> What is required:
Go through the material below and copy all lines with "مروارید".

> Source material:
________________________________________
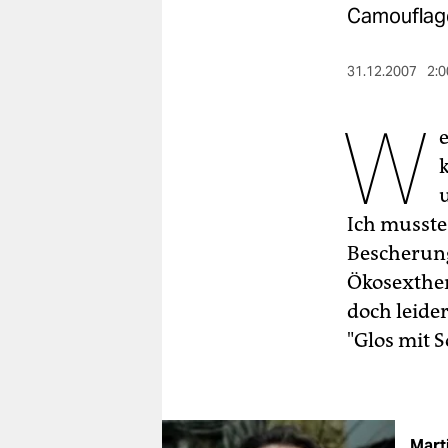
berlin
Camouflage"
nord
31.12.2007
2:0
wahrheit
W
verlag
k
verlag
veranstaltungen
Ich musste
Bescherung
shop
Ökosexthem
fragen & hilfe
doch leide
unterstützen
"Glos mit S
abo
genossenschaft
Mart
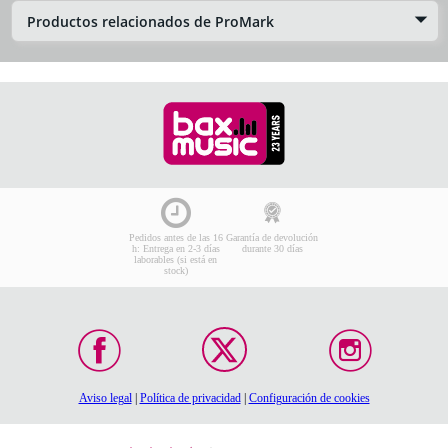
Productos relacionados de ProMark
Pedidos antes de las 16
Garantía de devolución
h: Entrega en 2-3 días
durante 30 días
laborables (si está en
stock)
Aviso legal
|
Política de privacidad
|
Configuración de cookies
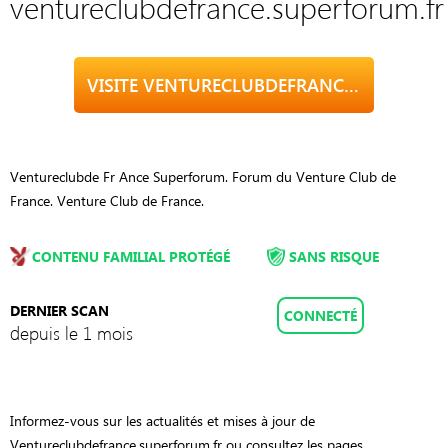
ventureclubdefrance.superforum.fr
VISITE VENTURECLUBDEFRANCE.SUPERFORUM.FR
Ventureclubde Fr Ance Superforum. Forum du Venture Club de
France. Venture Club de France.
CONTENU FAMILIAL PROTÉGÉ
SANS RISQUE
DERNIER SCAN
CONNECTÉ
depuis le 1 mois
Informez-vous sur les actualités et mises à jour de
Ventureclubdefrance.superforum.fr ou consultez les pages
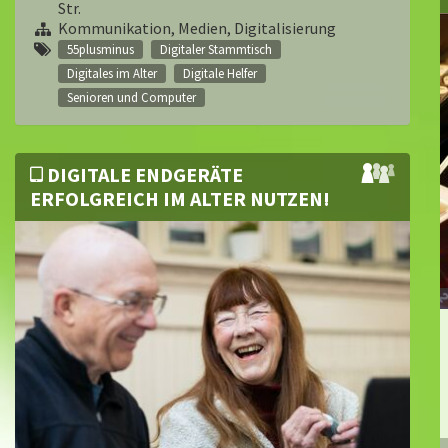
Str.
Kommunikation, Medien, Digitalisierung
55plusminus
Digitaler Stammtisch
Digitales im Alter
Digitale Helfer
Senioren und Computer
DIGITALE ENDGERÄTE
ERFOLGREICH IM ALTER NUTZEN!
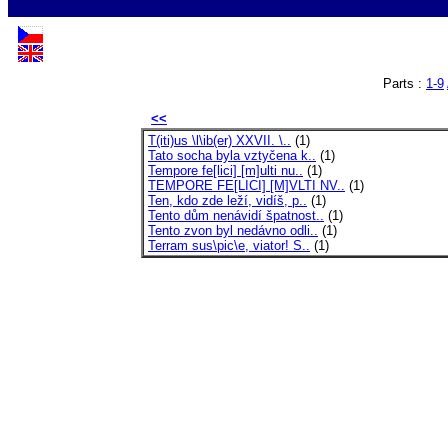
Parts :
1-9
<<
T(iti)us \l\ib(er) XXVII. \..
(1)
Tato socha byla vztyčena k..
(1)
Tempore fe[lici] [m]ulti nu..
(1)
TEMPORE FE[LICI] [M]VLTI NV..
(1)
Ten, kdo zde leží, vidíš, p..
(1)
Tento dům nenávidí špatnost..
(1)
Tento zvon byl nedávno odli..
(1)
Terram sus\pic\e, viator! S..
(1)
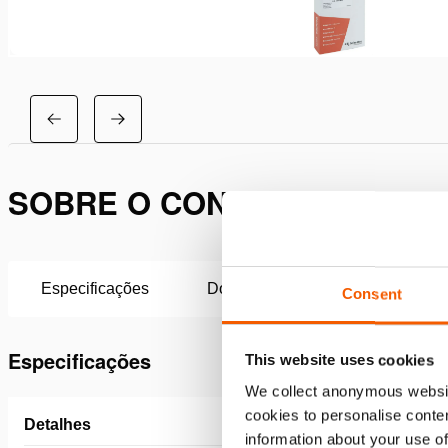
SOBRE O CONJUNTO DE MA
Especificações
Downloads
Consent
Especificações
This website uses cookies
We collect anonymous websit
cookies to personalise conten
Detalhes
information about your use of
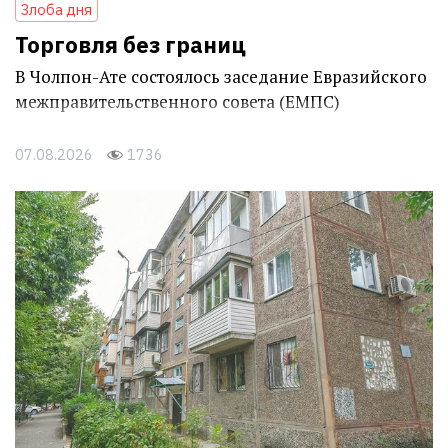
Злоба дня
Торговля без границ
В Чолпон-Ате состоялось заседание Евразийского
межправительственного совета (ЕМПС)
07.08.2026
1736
________________________________________
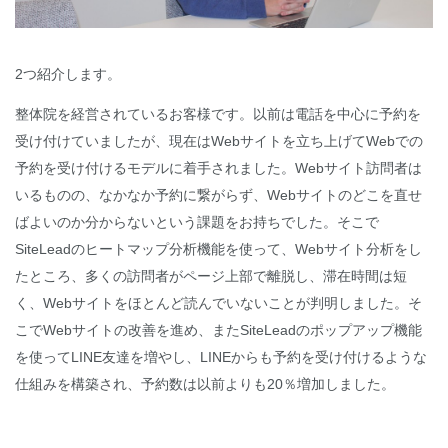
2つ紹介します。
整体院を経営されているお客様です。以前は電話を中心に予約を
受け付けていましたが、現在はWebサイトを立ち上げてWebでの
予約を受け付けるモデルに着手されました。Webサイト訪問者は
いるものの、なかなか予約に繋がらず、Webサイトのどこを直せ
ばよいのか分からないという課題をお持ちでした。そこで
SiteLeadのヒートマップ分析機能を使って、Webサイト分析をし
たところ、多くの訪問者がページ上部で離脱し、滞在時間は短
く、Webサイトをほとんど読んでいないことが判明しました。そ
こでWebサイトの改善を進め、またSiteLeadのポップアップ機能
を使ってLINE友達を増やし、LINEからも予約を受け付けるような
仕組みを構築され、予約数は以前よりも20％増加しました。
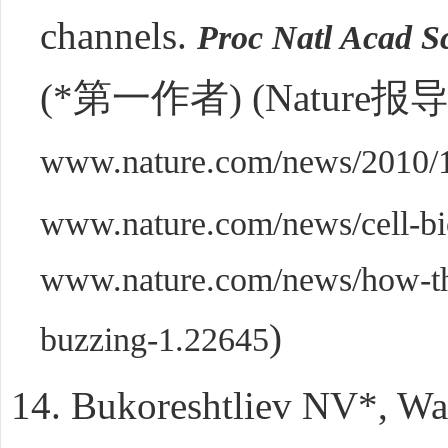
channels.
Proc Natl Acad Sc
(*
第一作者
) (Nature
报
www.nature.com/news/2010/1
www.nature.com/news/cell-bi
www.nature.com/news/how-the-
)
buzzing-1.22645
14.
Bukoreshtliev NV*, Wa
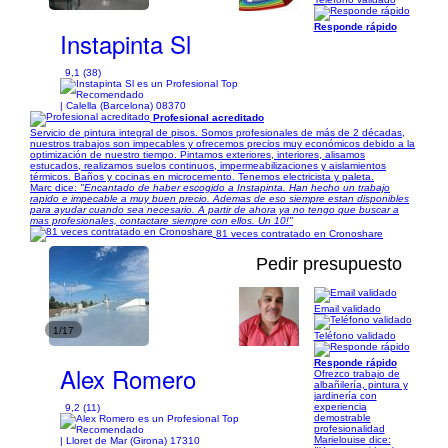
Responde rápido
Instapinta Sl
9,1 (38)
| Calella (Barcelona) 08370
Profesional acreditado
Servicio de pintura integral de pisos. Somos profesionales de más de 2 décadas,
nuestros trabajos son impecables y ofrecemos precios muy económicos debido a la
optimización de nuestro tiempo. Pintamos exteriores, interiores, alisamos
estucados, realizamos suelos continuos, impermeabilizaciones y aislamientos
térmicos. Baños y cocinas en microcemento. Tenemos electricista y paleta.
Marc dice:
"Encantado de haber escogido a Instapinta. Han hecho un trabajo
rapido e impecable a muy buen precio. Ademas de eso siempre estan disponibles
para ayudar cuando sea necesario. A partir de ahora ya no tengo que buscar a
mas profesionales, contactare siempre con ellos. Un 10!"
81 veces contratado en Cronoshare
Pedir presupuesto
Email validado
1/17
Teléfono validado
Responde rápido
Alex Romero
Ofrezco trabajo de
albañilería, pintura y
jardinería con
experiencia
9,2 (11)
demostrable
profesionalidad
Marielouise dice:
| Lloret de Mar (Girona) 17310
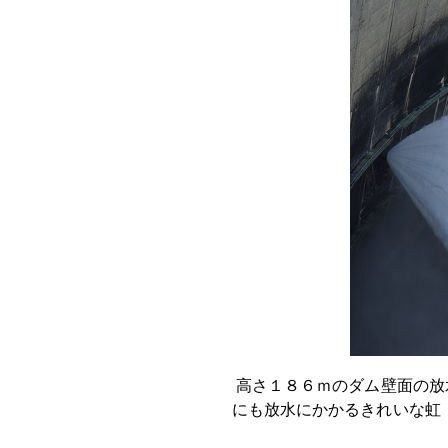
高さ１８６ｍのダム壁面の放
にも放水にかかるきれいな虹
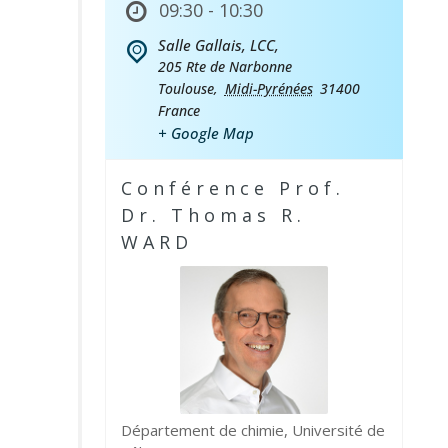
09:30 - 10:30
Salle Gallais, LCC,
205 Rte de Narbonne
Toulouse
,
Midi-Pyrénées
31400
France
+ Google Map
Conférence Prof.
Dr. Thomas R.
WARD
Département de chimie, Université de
________________________________________
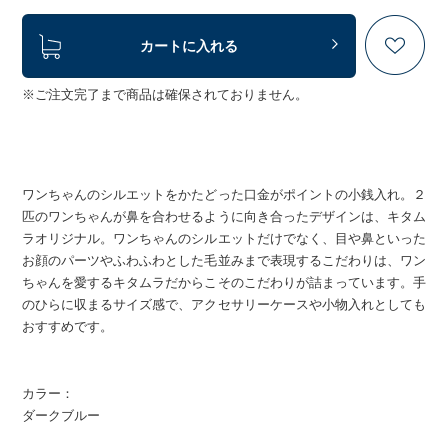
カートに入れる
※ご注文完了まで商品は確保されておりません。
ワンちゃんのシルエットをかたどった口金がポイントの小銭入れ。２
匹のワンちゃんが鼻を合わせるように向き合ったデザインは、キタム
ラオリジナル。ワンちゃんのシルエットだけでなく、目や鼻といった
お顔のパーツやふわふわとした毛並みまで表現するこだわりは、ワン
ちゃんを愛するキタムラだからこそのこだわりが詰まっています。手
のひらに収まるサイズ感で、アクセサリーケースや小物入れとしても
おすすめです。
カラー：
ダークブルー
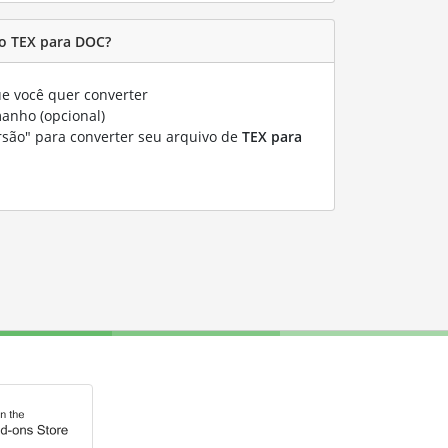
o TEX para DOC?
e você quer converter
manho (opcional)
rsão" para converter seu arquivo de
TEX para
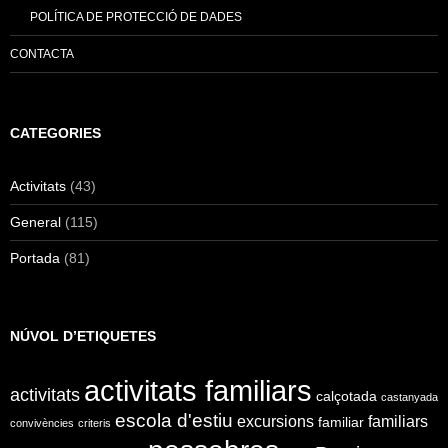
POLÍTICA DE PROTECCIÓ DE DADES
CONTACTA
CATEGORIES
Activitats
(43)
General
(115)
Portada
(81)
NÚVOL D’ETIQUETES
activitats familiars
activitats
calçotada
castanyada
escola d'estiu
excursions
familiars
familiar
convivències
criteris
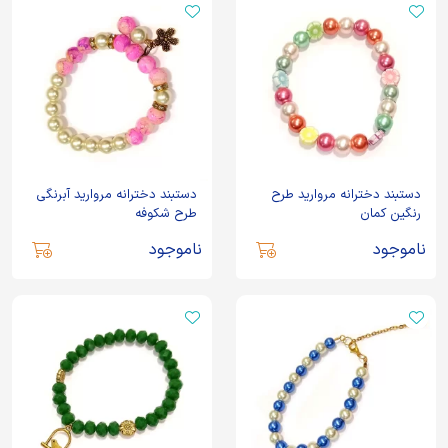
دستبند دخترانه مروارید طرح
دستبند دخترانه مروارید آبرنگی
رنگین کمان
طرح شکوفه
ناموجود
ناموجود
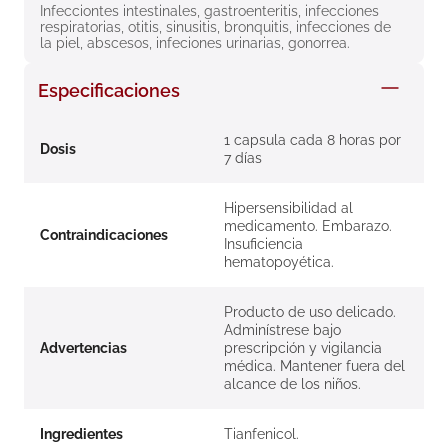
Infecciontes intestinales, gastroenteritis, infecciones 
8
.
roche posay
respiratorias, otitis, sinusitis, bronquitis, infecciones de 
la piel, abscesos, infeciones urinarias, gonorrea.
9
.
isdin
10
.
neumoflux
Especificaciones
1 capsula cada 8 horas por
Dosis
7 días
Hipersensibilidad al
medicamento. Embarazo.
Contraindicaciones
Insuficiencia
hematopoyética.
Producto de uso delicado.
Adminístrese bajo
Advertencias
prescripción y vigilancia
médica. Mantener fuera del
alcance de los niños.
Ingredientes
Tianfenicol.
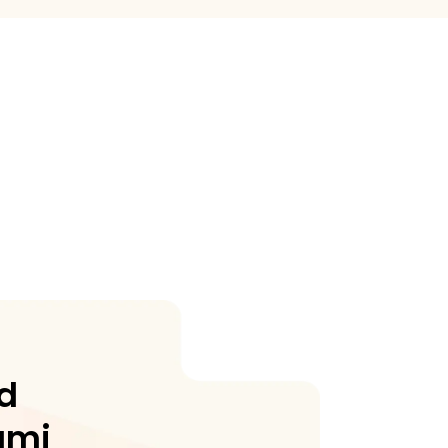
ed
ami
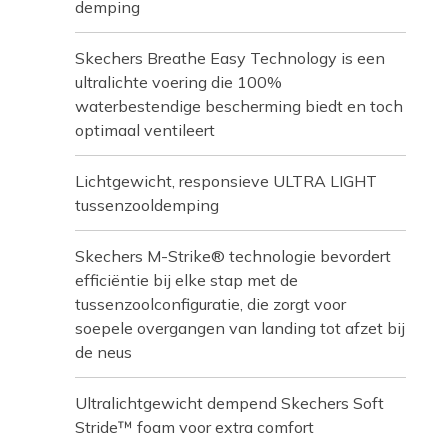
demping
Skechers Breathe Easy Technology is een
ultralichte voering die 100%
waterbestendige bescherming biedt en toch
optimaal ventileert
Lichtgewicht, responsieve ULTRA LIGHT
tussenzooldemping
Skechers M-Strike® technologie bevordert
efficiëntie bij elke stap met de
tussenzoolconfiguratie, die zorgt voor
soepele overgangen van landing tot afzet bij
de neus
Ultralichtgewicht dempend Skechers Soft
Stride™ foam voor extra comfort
________________________________________
> Result for this exercise:
دستبند دخترانه مروارید طرح
دستبند دخترانه مروارید آبرنگی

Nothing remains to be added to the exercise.